I have been reminded recently why we have made such a fuss about Resolution 9. To put it simply and borrow from the beloved R. C. Sproul, “This is about souls.” We care far too much about justice, oppression, women, church unity etc. to remain silent on this issue. And we care too much about people making it to heaven. Here’s my attempt to state the issue succinctly.
Critical Theory requires a worldview of oppressor and oppressed. With that foundation it adds the hallmarks of identity, knowledge, and liberation. And it gets all three of them wrong. CT claims identity is not about the image of God but merely social make up (race, sex, etc.). CT claims the oppressor identity has a knowledge deficit and the oppressed identity has extra knowledge. Liberation then is all about lifting the oppressed identity out of their oppression.
If a man uses such a theory to analyze he is using a faulty tool of analysis. He will often see things that are not really there. And he will miss things that really are there.
For example, CRT teaches that the oppressor group will only do justice when it benefits them. The Christian worldview teaches that certain people indeed only do justice when it benefits them. But it does not teach that those “certain people” consist of a sociologically defined identity group. For instance, Phyllis Wheatley was an African American slave woman who wrote poetry. She was brilliant, learning Latin at a young age. She wrote lovely poetry and a group of well-respected white men signed their names to it validating that these poems indeed came from Wheatley.
If CRT/IS is used as an analytical tool then we will see that these men did this to serve themselves or in arrogance due to their white male privilege. I make no claim about their intentions. Maybe the men did have selfish motives, maybe they did not. But to know we would need evidence. And CRT/IS is no evidence. The tool is a faulty tool of analysis, leading to a terrible tool of solution.
So if what is being advocated by proponents of Resolution 9 is something along the lines of “We should acknowledge that certain people only do justice for others when it benefits them,” then that is of course is true and has no dependence whatsoever on CRT/IS.
Examples can be multiplied. CT teaches that hegemony is evil and contained to sociologically defined identities. The Christian worldview acknowledges that certain people have power and use it to set customs, but does not claim that doing so is necessarily evil nor is that power merely contained in sociologically defined identity groups.
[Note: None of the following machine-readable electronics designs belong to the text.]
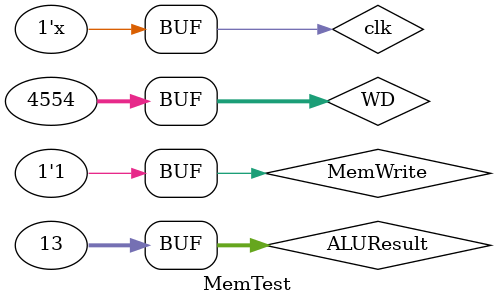
<source format=v>
`timescale 1ns / 1ps


module MemTest;

	// Inputs
	reg clk = 1;
	reg [31:0] ALUResult;
	reg [31:0] WD;
	reg MemWrite;

	// Outputs
	wire [31:0] ReadData;

	// Instantiate the Unit Under Test (UUT)
	Mem uut (
		.clk(clk), 
		.ALUResult(ALUResult), 
		.WD(WD), 
		.MemWrite(MemWrite), 
		.ReadData(ReadData)
	);

	always #5 clk = ~clk;
	
	initial begin
		// Initialize Inputs		
		ALUResult = 32'd12;
		WD = 32'd989;
		MemWrite = 0;
		

		// Wait 100 ns for global reset to finish
		#10;
		
		ALUResult = 32'd12;
		WD = 32'd0;
		MemWrite = 1;
				
		
		#10;
		
		ALUResult = 32'd13;
		WD = 32'd4554;
		MemWrite = 1;
		
		
		#10;
		
		ALUResult = 32'd12;
		WD = 32'd4554;
		MemWrite = 1;

		#10;
		
		ALUResult = 32'd13;
		WD = 32'd4554;
		MemWrite = 1;
				
		
		
        
		// Add stimulus here

	end
      
endmodule


</source>
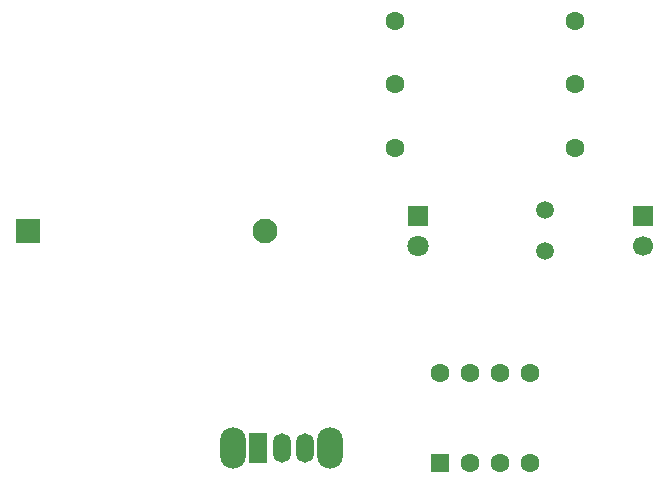
<source format=gbr>
%TF.GenerationSoftware,KiCad,Pcbnew,9.0.5*%
%TF.CreationDate,2025-11-04T10:45:24+05:30*%
%TF.ProjectId,digital_diya,64696769-7461-46c5-9f64-6979612e6b69,rev?*%
%TF.SameCoordinates,Original*%
%TF.FileFunction,Soldermask,Top*%
%TF.FilePolarity,Negative*%
%FSLAX46Y46*%
G04 Gerber Fmt 4.6, Leading zero omitted, Abs format (unit mm)*
G04 Created by KiCad (PCBNEW 9.0.5) date 2025-11-04 10:45:24*
%MOMM*%
%LPD*%
G01*
G04 APERTURE LIST*
G04 Aperture macros list*
%AMRoundRect*
0 Rectangle with rounded corners*
0 $1 Rounding radius*
0 $2 $3 $4 $5 $6 $7 $8 $9 X,Y pos of 4 corners*
0 Add a 4 corners polygon primitive as box body*
4,1,4,$2,$3,$4,$5,$6,$7,$8,$9,$2,$3,0*
0 Add four circle primitives for the rounded corners*
1,1,$1+$1,$2,$3*
1,1,$1+$1,$4,$5*
1,1,$1+$1,$6,$7*
1,1,$1+$1,$8,$9*
0 Add four rect primitives between the rounded corners*
20,1,$1+$1,$2,$3,$4,$5,0*
20,1,$1+$1,$4,$5,$6,$7,0*
20,1,$1+$1,$6,$7,$8,$9,0*
20,1,$1+$1,$8,$9,$2,$3,0*%
G04 Aperture macros list end*
%ADD10RoundRect,0.250000X0.550000X-0.550000X0.550000X0.550000X-0.550000X0.550000X-0.550000X-0.550000X0*%
%ADD11C,1.600000*%
%ADD12C,1.500000*%
%ADD13O,2.200000X3.500000*%
%ADD14R,1.500000X2.500000*%
%ADD15O,1.500000X2.500000*%
%ADD16R,1.700000X1.700000*%
%ADD17C,1.700000*%
%ADD18R,2.100000X2.100000*%
%ADD19C,2.100000*%
%ADD20R,1.800000X1.800000*%
%ADD21C,1.800000*%
G04 APERTURE END LIST*
D10*
%TO.C,U1*%
X152400000Y-96515000D03*
D11*
X154940000Y-96515000D03*
X157480000Y-96515000D03*
X160020000Y-96515000D03*
X160020000Y-88895000D03*
X157480000Y-88895000D03*
X154940000Y-88895000D03*
X152400000Y-88895000D03*
%TD*%
D12*
%TO.C,R2*%
X161225022Y-75135000D03*
X161225022Y-78535000D03*
%TD*%
D11*
%TO.C,R1*%
X148590000Y-69850000D03*
X163830000Y-69850000D03*
%TD*%
D13*
%TO.C,SW2*%
X134870000Y-95250000D03*
X143070000Y-95250000D03*
D14*
X136970000Y-95250000D03*
D15*
X138970000Y-95250000D03*
X140970000Y-95250000D03*
%TD*%
D16*
%TO.C,MK1*%
X169545000Y-75560000D03*
D17*
X169545000Y-78100000D03*
%TD*%
D11*
%TO.C,R4*%
X148590000Y-64452500D03*
X163830000Y-64452500D03*
%TD*%
%TO.C,R3*%
X148590000Y-59055000D03*
X163830000Y-59055000D03*
%TD*%
D18*
%TO.C,BT1*%
X117520914Y-76835000D03*
D19*
X137520914Y-76835000D03*
%TD*%
D20*
%TO.C,D1*%
X150495000Y-75560000D03*
D21*
X150495000Y-78100000D03*
%TD*%
M02*

</source>
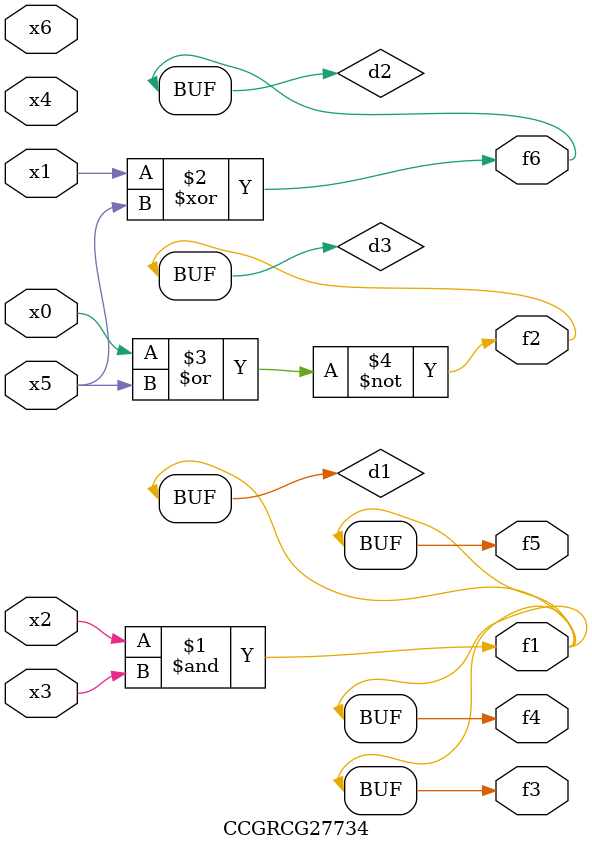
<source format=v>
module CCGRCG27734(
	input x0, x1, x2, x3, x4, x5, x6,
	output f1, f2, f3, f4, f5, f6
);

	wire d1, d2, d3;

	and (d1, x2, x3);
	xor (d2, x1, x5);
	nor (d3, x0, x5);
	assign f1 = d1;
	assign f2 = d3;
	assign f3 = d1;
	assign f4 = d1;
	assign f5 = d1;
	assign f6 = d2;
endmodule

</source>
Moreover that power is not to be checked at the door, but used for the glory of Christ and the good of others.
In a nutshell, if you take all of the Critical Theory out of Critical Theory — and use what is left as an analytical tool — you’re not using Critical Theory as an analytical tool. And you should stop saying you are. Because some of our brothers and sisters may think CRT/IS should be used as an analytical tool. And doing so will sow division and confusion in the body of Christ. If the tools of CRT/IS are applied to text (which they are) then, likewise, one sees what is not there. If the tools of CRT/IS are applied to the text of Scripture… disaster.
So Resolution 9 really is a big deal. We care too much about justice and mercy, men and women, truth and unity to promote using tools that would divide, confuse, and trouble the bride of Christ.